EXTRACTED ENTRIES:
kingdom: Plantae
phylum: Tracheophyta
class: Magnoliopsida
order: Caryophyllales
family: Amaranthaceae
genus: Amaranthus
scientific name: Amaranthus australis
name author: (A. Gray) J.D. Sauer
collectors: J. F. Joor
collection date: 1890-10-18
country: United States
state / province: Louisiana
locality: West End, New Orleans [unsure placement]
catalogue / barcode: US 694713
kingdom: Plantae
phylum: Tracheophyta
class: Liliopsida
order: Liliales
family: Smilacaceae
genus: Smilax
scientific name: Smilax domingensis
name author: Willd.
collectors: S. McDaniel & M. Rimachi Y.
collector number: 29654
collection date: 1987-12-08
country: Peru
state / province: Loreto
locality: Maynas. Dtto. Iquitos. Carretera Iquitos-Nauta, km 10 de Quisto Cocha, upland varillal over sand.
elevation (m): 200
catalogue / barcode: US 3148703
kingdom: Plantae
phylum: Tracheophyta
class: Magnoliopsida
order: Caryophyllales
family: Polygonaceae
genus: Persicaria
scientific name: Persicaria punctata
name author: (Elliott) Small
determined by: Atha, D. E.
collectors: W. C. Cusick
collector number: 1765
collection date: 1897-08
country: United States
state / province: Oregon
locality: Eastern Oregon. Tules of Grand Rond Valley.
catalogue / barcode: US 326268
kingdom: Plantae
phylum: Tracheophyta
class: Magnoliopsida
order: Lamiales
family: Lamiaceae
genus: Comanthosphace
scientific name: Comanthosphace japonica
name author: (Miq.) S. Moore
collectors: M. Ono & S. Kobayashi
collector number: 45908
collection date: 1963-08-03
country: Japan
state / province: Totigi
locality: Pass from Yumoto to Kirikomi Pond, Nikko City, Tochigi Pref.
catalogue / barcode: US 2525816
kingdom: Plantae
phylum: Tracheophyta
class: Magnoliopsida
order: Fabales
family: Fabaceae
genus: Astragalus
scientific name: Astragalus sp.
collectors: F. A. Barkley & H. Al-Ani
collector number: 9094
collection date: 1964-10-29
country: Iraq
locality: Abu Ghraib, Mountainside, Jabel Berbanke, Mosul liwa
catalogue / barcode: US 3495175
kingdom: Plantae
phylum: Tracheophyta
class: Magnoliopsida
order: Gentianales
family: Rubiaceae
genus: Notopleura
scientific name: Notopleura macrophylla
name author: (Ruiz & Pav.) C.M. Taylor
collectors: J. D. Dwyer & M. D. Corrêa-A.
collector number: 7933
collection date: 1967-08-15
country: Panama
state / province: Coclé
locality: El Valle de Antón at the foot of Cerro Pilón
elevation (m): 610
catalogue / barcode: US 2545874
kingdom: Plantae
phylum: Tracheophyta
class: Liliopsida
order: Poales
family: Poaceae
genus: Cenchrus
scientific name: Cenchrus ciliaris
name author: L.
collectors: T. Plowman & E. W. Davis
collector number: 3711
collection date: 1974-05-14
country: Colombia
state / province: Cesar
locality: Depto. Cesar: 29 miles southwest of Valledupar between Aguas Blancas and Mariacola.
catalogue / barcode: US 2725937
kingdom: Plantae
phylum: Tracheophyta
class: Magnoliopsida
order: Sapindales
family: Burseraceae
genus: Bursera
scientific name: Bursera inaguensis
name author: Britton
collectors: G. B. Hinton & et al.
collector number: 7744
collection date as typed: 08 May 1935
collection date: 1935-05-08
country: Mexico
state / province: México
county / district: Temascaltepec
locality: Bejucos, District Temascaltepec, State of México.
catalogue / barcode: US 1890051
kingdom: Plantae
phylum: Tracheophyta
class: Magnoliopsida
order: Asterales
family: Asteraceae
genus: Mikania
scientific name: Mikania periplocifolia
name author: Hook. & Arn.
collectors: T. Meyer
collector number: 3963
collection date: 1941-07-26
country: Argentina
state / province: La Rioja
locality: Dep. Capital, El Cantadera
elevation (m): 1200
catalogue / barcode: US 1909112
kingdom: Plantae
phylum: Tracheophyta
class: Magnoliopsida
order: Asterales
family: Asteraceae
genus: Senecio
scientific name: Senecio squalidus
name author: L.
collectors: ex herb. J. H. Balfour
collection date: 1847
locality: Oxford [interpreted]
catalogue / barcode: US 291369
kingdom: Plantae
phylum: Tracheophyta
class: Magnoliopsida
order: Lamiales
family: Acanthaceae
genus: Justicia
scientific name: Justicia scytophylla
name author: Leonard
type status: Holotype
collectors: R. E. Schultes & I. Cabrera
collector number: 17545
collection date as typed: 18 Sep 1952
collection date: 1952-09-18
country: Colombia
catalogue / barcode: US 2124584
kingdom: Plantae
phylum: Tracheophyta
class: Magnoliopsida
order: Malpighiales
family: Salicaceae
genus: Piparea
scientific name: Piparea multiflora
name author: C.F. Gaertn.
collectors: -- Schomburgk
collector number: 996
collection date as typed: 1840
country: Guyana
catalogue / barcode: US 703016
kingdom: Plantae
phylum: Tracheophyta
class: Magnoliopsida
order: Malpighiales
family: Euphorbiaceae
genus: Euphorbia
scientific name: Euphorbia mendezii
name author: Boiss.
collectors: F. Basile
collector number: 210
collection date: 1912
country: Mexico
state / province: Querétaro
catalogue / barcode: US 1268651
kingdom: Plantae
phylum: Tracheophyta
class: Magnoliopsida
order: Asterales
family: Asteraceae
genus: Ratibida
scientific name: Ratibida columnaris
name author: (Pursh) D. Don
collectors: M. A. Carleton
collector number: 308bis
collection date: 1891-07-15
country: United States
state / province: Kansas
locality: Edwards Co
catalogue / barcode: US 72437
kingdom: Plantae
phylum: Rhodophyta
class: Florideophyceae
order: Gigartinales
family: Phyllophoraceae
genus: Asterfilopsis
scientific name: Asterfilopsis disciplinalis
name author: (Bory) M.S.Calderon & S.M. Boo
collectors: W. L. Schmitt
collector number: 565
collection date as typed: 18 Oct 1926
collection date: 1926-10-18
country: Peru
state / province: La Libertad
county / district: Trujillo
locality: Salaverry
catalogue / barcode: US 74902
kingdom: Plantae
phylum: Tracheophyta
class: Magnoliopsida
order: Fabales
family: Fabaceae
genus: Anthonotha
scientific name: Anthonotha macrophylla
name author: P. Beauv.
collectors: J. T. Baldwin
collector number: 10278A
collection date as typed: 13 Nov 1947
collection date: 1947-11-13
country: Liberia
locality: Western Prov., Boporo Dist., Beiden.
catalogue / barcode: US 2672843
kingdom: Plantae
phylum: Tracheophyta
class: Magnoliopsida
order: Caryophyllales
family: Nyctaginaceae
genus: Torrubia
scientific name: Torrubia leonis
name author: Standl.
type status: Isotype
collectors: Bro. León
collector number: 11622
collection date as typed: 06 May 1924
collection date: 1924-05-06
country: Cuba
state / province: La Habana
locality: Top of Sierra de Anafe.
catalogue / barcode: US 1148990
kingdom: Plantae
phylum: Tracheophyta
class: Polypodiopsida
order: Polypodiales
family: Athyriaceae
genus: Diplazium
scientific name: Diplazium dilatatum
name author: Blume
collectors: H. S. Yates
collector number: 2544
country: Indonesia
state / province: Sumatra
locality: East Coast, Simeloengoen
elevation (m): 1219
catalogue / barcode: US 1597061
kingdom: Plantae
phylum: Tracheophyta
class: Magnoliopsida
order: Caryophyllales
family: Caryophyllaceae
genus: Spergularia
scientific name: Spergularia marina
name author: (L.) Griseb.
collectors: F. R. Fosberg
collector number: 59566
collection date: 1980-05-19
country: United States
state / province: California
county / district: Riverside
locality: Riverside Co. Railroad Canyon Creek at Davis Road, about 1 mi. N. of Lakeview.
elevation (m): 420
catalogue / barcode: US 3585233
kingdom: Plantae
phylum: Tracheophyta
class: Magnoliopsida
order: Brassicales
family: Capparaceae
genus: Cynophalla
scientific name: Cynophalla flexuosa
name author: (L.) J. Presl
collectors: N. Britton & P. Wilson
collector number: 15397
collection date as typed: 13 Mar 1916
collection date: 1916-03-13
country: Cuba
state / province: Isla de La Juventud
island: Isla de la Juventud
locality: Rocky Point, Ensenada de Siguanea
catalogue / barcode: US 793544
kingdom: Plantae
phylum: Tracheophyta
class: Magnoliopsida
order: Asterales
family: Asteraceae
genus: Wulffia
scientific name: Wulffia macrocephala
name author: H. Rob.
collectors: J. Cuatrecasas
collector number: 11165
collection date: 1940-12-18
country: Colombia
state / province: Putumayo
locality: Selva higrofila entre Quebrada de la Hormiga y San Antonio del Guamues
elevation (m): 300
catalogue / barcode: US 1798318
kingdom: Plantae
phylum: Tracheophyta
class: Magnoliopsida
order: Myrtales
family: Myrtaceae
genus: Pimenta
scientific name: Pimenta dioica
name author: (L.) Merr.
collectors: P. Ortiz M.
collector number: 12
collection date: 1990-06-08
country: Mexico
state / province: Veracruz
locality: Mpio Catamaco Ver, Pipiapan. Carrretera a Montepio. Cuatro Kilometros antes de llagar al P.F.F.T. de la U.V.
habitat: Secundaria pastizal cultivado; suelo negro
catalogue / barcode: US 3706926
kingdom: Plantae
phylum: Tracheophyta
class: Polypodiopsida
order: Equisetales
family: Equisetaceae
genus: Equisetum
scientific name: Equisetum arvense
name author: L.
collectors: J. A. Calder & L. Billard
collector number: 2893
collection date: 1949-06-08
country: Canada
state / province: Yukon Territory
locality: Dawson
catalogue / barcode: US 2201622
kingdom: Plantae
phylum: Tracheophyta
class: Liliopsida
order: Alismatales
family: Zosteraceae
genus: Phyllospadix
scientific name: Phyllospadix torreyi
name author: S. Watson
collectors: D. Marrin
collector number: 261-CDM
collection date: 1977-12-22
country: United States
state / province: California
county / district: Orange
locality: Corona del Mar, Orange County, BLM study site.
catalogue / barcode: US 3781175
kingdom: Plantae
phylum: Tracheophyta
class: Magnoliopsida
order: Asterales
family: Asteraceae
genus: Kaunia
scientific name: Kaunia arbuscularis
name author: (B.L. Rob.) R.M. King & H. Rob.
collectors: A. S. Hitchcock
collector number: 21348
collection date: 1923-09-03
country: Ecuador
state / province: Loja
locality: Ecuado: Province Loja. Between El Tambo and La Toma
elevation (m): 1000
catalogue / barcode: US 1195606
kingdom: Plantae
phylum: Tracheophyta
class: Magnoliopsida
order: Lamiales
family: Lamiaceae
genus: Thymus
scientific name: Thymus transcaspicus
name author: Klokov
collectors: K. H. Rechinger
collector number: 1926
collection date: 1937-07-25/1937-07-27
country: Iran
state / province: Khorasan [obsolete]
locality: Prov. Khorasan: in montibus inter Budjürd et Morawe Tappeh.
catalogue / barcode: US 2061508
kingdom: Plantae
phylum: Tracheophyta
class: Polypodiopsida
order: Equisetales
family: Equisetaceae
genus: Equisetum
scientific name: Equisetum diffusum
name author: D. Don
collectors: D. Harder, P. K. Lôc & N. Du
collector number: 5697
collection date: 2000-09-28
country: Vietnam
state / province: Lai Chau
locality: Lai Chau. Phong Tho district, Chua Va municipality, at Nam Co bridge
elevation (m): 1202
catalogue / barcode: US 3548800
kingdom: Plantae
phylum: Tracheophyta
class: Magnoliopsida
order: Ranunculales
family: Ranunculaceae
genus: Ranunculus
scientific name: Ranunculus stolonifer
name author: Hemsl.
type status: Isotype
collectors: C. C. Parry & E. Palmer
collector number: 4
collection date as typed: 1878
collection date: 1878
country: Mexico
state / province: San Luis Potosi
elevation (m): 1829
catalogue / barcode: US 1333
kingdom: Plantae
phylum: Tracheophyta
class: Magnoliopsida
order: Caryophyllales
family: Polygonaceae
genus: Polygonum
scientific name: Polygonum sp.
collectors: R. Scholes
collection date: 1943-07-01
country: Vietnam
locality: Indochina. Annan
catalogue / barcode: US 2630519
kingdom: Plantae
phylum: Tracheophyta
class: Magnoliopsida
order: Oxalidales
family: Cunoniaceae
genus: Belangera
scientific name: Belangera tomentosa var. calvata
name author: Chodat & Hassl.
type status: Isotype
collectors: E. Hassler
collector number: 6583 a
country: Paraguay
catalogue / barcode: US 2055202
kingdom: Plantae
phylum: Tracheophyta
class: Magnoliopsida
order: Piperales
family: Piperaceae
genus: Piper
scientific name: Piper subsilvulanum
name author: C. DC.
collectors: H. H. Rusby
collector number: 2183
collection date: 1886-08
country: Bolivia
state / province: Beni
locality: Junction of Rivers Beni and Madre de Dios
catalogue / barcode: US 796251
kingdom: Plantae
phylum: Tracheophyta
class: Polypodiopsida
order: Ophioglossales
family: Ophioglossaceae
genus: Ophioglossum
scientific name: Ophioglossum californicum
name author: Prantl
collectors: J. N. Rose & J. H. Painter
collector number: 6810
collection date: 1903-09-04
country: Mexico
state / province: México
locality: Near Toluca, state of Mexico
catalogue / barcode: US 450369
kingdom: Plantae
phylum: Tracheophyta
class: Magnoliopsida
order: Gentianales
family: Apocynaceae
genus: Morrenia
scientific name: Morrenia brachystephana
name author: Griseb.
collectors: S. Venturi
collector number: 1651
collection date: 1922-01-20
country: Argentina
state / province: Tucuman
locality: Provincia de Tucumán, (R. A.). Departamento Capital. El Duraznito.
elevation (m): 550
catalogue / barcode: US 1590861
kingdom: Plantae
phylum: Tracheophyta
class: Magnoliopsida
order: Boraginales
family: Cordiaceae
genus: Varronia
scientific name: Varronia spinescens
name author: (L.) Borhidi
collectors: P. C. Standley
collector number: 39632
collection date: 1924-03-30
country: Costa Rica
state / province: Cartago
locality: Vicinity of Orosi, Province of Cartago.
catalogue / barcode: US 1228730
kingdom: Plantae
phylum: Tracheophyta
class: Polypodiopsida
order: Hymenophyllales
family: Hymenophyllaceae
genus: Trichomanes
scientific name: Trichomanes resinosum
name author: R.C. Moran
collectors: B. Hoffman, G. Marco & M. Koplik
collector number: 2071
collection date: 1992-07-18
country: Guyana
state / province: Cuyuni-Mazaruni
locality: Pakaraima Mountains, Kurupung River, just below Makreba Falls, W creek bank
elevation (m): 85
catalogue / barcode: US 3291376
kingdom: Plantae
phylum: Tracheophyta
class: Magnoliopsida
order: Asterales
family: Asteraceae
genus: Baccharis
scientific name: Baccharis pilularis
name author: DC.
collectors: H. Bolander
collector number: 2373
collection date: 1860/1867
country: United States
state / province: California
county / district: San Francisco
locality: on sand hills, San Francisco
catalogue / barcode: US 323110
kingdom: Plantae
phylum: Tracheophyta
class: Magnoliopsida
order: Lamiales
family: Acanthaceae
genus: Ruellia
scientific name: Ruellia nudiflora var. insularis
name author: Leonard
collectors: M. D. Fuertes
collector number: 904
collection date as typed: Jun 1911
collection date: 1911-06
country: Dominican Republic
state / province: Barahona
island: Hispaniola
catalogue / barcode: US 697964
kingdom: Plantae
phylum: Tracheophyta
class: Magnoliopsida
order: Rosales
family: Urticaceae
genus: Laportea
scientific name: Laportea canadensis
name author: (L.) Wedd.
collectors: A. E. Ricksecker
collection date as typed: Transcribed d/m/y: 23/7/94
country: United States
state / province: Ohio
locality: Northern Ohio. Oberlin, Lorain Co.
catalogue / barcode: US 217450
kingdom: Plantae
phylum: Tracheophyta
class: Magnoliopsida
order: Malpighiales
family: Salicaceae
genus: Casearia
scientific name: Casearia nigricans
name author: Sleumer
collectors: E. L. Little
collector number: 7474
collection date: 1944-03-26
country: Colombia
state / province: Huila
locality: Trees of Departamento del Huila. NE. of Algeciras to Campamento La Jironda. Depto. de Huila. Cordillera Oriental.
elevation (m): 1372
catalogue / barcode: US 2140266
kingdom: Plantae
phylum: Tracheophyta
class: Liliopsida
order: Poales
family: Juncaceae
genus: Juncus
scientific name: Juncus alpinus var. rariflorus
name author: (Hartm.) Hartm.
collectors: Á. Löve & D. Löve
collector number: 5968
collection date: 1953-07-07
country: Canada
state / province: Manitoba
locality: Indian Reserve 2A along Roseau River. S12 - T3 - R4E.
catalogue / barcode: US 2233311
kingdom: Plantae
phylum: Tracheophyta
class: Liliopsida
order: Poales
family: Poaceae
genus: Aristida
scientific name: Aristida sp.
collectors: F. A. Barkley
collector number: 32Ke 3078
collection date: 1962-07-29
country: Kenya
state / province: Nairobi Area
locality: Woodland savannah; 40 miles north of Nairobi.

TASK DIRECTIONS: Please count the lines of the records that contain the word "Equisetum" and give only that number.

RESPONSE FOR THIS EXERCISE: 4